◆ **PROBLEMS TO WORK ON**
A) In the ESNUG post on hierarchical design, repeat the passage from "From: Dave Balhiser" up to and including "extracted timing.", substituting "enthusiasts" for "fanatics".
B) According to the ESNUG post on hierarchical design, which version of Silicon Ensemble had the Agilent division been using for place and route?

( ESNUG 345 Item 4 ) ---------------------------------------------- [3/1/00]

Subject: ( ESNUG 344 #5 )  PhysOpt: 11 Runs; Timing-Driven Qplace: 2nd Base

> Doing PhysOpt synthesis and placement takes a lot of CPU time.  Most of
> our blocks ran in 2-24 hours, but we had one large nasty block which took
> over 80 hours to complete because we didn't take a true hierarchical
> approach with it.  (This block was over 1/4 of the entire chip in our
> multi-million gate design.)  ...  Ouch.  What we saw with this flat
> routing approach were that the global routes over modules sometimes
> interfering with the local routes of those modules, throwing the
> estimates that PhysOpt made on those nets off (sometimes by more than
> 1mm!).  Ouch.
>
>     - David Romanauskas, Design Engineer
>       Matrox                                   Montreal, Canada


From: Dave Balhiser <balhiser@fc.hp.com>

Hi, John,

At my division in Agilent, we're fanatics about using a pure hierarchical
methodology for everything (placing, routing, and static timing.)  This way
we can easily turn parts of the design independently and quickly.  In our
standard cell designs, subdividing the place and route problem also helps
to improve the correlation between wireload model (WLM) based timing and
extracted timing.

For us, a "block" is the level of the hierarchy at which standard-cell place
and route is performed.  A "block" can also refer to a piece of IP such as
a RAM, ROM, or other hard macro.  Our design flow supports n levels of
hierarchy allowing several blocks to be routed together to form a "n+1"
block, and these meta-blocks are routed together to form a chip.

Because our approach is block-based we can mix and match our P&R methods 
on a per-block basis within a chip.  We had been using Silicon Ensemble
5.2QSR3 for place and route.  In general, ~75% of our blocks benefited
from using SE's timing-driven features; though some blocks did much better
with SE's timing-driven features turned off.

◆ **INPUT DATA**
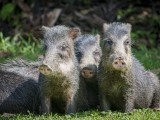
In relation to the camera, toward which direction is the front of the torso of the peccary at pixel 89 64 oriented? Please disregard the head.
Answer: toward the camera

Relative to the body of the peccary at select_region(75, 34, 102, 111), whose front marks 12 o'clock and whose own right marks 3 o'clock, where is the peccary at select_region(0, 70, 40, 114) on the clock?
the peccary at select_region(0, 70, 40, 114) is roughly at 3 o'clock from the peccary at select_region(75, 34, 102, 111).

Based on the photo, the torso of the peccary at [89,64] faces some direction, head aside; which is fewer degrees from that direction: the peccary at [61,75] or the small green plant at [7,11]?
the peccary

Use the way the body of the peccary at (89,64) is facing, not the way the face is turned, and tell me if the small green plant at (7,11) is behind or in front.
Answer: behind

◆ **PER-TASK ANSWERS**
A)
From: Dave Balhiser <balhiser@fc.hp.com>

Hi, John,

At my division in Agilent, we're enthusiasts about using a pure hierarchical
methodology for everything (placing, routing, and static timing.)  This way
we can easily turn parts of the design independently and quickly.  In our
standard cell designs, subdividing the place and route problem also helps
to improve the correlation between wireload model (WLM) based timing and
extracted timing.

B) Version 5.2QSR3.